Your first day at a new job is a little like your first day of school: full of promise, anticipation, and excitement. It can set the tone for how your boss and your co-workers see you, so making a good first impression matters. However, you shouldn’t stress out and put extra pressure on yourself. Just get ready to rock your first day on the job with these simple tips.
Prepare and ask questions
The first day is more about listening, but you can, and should, ask questions when necessary. Asking questions demonstrates your curiosity and desire to learn. However, be wary of asking too many questions. You have plenty of time to master the job. Prepare for your first day by writing down both practical and general questions about how you can be successful in your new role.
Prepare an elevator pitch
Reach out and introduce yourself to others. Don’t sit by yourself all day. Get ready to give a 30-second explanation of who you are and where you were before. New colleagues will likely ask you about your previous place of employment. Also, be ready to describe what you’ll be doing in this new position, since there may be people who have a vague understanding of your role or merely want to strike up a conversation.
Show up early
Make sure you’re well-rested, prepared, and on time. Get there at least 15 minutes early. If you haven’t done the commute before, practice it a couple of times during rush hour a week before.
It may have taken a while to reach this point after searching, interviewing, and landing the job, so don’t forget to be happy and enjoy the moment. Smile when you meet new people and shake their hands. Introduce yourself to everyone, and make it clear how happy and eager you are to be there.
Look and play the part
Take the conservative approach in how you dress and what you say and do. Be as professional as you were in the interview process. Determine the dress code in advance so that you don’t look out of place on your first day. You want to blend in while making others and yourself comfortable. If you’re not sure about the dress code, call HR ahead of time and ask.
Don’t try too hard
The urge to impress can take you off-track. Remember, you’re already hired – you don’t have to wow your new colleagues. Keep the “bragging” to a minimum when talking about your past employment – how you “ran the place,” etc. Let your work ethic and knowledge impress others naturally.
Don’t turn down lunch
If you’re invited to have lunch with your new boss and co-workers, go. It’s important to show that you’re ready to mingle with your new team, so save the packed lunch for another day.
Listen and observe
The best thing anyone can do in the first few days of a new job is “listen, listen, and listen.” The first day is not the time to have a strong opinion. Be friendly, meet people, smile, and listen. It is a prime opportunity to hear about the goals your boss and others have for the company, the department, and top projects. It’s your chance to grasp the big picture, as well as priorities.
Talk to peers
One of the most invaluable insights you can get early on is how the department operates from the perspective of your peers. If you’re friendly and approachable early on, you will start on the right foot in establishing trust.
Project high energy
You will be observed more in your early days from an external standpoint. Your attitude and work ethic will be most visible since no one has had a chance to evaluate your work skills just yet. Everyone wants to work with enthusiastic, upbeat people.

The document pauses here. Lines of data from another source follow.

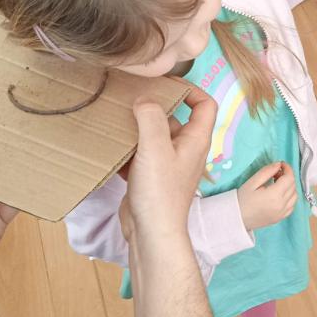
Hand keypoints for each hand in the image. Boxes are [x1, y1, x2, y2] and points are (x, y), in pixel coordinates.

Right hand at [119, 86, 217, 242]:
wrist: (152, 233)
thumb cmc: (160, 193)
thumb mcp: (155, 147)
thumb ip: (151, 117)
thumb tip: (145, 98)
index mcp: (195, 140)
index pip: (205, 104)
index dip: (190, 89)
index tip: (165, 83)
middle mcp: (185, 150)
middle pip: (175, 117)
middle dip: (155, 105)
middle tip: (132, 96)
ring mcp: (169, 164)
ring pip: (154, 136)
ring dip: (138, 126)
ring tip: (117, 116)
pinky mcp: (152, 177)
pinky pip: (141, 154)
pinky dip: (128, 148)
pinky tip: (112, 145)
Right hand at [238, 162, 296, 230]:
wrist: (236, 218)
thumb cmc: (242, 199)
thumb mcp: (252, 182)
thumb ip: (267, 171)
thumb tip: (279, 164)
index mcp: (275, 195)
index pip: (289, 178)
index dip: (287, 168)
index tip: (281, 164)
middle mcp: (282, 205)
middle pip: (293, 186)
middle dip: (287, 176)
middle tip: (276, 173)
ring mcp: (282, 213)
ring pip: (295, 195)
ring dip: (290, 186)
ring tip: (278, 183)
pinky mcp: (281, 218)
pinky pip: (292, 205)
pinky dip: (290, 197)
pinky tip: (280, 194)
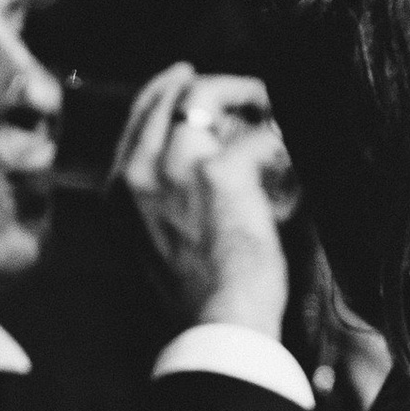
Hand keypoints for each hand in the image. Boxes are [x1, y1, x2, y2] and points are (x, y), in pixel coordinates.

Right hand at [117, 63, 294, 339]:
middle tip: (247, 89)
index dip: (168, 94)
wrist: (213, 330)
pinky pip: (257, 134)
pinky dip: (279, 140)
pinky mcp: (219, 171)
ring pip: (207, 97)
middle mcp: (137, 172)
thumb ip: (164, 203)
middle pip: (169, 97)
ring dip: (246, 95)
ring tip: (273, 108)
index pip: (138, 120)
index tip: (190, 80)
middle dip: (211, 85)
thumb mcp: (156, 246)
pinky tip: (292, 150)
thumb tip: (205, 166)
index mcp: (117, 192)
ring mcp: (174, 167)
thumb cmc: (195, 303)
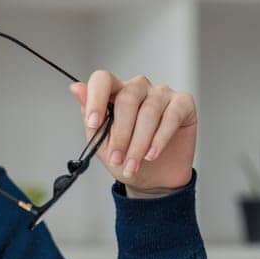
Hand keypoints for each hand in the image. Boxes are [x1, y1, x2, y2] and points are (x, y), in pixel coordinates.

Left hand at [67, 72, 196, 195]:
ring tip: (134, 163)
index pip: (103, 80)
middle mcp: (138, 88)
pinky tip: (151, 154)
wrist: (152, 178)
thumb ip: (91, 116)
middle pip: (127, 99)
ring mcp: (161, 94)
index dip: (96, 98)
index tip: (93, 123)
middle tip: (117, 157)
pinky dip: (160, 139)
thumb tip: (76, 88)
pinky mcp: (183, 104)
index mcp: (115, 92)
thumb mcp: (101, 142)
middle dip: (121, 134)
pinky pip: (171, 116)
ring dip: (139, 143)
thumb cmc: (126, 157)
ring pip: (149, 111)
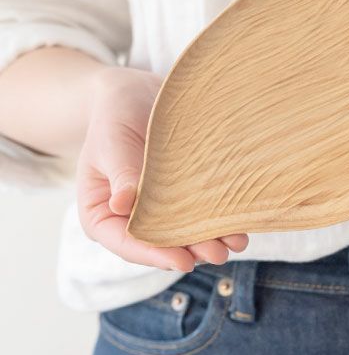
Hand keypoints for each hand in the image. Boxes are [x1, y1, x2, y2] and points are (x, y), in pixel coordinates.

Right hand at [76, 66, 248, 271]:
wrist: (134, 92)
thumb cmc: (114, 116)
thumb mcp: (111, 143)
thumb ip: (120, 172)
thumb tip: (122, 205)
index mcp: (102, 214)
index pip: (126, 243)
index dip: (155, 254)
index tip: (182, 262)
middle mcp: (130, 217)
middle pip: (161, 242)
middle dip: (191, 250)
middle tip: (219, 254)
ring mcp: (158, 206)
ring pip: (184, 230)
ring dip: (210, 238)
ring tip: (237, 242)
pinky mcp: (181, 191)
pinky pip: (199, 208)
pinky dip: (217, 216)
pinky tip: (240, 221)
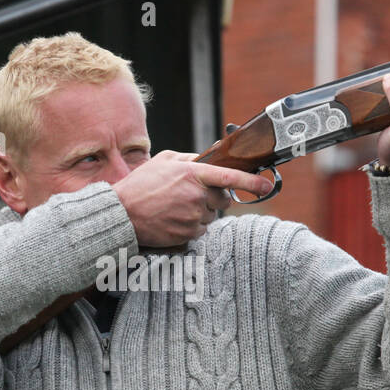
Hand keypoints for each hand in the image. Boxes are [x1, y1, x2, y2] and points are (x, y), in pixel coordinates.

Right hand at [111, 151, 273, 247]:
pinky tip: (174, 218)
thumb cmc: (141, 184)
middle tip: (193, 195)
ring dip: (201, 211)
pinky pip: (201, 229)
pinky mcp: (188, 233)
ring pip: (212, 215)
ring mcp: (193, 215)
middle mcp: (196, 195)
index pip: (230, 176)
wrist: (122, 213)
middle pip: (223, 199)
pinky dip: (192, 225)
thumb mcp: (165, 160)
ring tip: (176, 207)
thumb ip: (191, 158)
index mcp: (193, 173)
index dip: (252, 182)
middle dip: (214, 197)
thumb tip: (211, 157)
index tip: (267, 186)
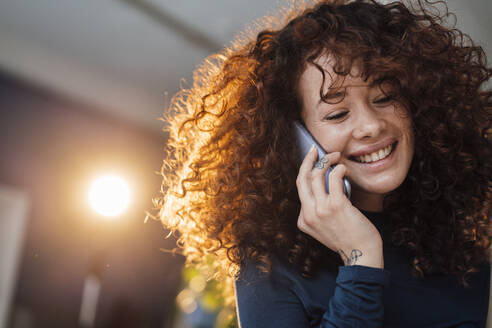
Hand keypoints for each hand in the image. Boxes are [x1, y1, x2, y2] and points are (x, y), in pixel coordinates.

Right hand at [296, 147, 383, 267]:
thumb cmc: (348, 239)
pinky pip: (334, 177)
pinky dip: (339, 168)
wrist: (362, 256)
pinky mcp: (336, 205)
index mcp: (303, 221)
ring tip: (335, 156)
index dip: (306, 172)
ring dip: (326, 160)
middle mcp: (308, 214)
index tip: (313, 161)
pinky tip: (345, 169)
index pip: (300, 189)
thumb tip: (326, 186)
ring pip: (315, 175)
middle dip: (308, 160)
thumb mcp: (325, 229)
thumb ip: (319, 212)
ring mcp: (320, 210)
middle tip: (314, 149)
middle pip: (302, 179)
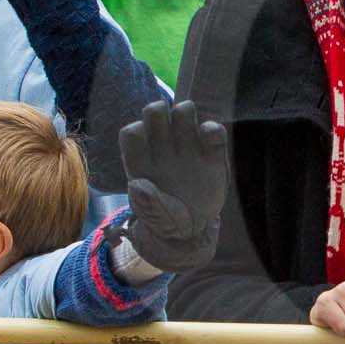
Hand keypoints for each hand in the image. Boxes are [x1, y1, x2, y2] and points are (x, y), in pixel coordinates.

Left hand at [118, 100, 228, 271]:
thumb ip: (148, 203)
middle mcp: (162, 148)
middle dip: (158, 113)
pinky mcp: (211, 154)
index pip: (132, 133)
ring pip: (182, 112)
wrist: (193, 231)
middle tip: (166, 130)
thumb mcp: (156, 219)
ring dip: (184, 114)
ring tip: (189, 133)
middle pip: (155, 112)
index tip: (145, 145)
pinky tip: (210, 139)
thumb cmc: (167, 220)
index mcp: (141, 160)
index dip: (137, 132)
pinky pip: (213, 132)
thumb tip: (137, 184)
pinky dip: (212, 129)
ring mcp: (187, 148)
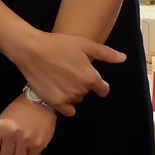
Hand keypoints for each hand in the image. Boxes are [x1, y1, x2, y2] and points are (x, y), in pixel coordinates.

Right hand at [9, 31, 123, 115]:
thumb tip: (123, 58)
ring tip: (61, 80)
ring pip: (77, 99)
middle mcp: (81, 90)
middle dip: (82, 84)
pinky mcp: (55, 102)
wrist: (31, 50)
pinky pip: (68, 111)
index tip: (90, 78)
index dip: (99, 85)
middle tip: (69, 72)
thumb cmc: (58, 44)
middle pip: (87, 92)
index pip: (103, 90)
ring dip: (72, 93)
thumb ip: (105, 53)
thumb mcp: (84, 44)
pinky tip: (59, 93)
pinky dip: (66, 104)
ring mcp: (68, 97)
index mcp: (90, 77)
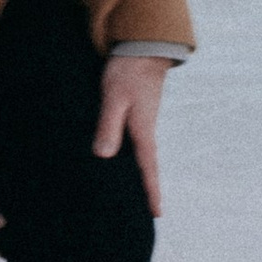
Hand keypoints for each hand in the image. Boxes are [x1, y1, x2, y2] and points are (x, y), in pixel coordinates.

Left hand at [93, 53, 170, 217]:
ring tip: (138, 196)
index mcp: (143, 130)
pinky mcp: (137, 115)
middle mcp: (146, 130)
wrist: (142, 48)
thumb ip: (108, 125)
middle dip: (148, 190)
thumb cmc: (126, 72)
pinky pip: (136, 144)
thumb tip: (105, 155)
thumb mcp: (113, 98)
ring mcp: (143, 123)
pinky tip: (123, 163)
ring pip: (142, 156)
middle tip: (151, 213)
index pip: (148, 168)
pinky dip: (133, 159)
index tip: (156, 213)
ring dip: (142, 175)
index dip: (151, 191)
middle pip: (148, 167)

You’ll likely be introduced to many people, and while they may make the first attempt to learn a little about you, be sure to make an effort to find out about them as well. It’s not just flattering; it will also help you do your job better. Helpful tip: take notes about the people you meet including their names, positions, job duties, and any personal details you glean. Ther’es a lot to remember in those first few days, so nothing wrong with a few cheat sheets!
Don’t judge anyone or anything too quickly
Don’t decide you don’t like your cube mate because he didn’t say “hi” the moment you walked in. Don’t tell yourself that taking the job was a huge mistake because you don’t immediately love the culture. Yes, first impressions are often accurate and can be hard to ignore – but you should give everyone (and everything) a chance. Keep an open mind and maintain a positive attitude.
Be available to your boss
On your first day of work, you’ll likely be pulled in a thousand directions. First and foremost, you should make sure you’re accessible to your new boss on your first day. Companies are not always as organized as they’d like when onboarding staff. You can easily get caught up with an HR professional, various manager, or co-workers. On your first day of work, be sure to check in with your manager throughout the day.
Express your gratitude
Thank anyone who helped you get acclimated throughout the day. Thank your new boss again for giving you the opportunity to joint heir team. You don’t have to go over the top – but express gratitude wherever you see fit.
Don’t skip training sessions
You may be required to attend a few training or orientation sessions on day one. Whatever you do, don’t skip them. If you have a lot going on, create calendar reminders or put a Post-It note on your desk. It’s critical that you not seem flaky or irresponsible on your first day.
Learn where everything is
Figure out where the restrooms are, where the kitchen is, and where your boss sits. Learning where these things or people are can be an excellent opportunity to introduce yourself to new colleagues. Don’t walk around aimlessly – say hi and ask.
Leave with a good attitude
The last thing to remember is that while the first day at a new job is significant, you shouldn’t be too hard on yourself if it doesn’t go flawlessly. You should prepare and try to do your best, but remember that if you aim to accomplish too much, you may get overwhelmed. Know that there’s always tomorrow.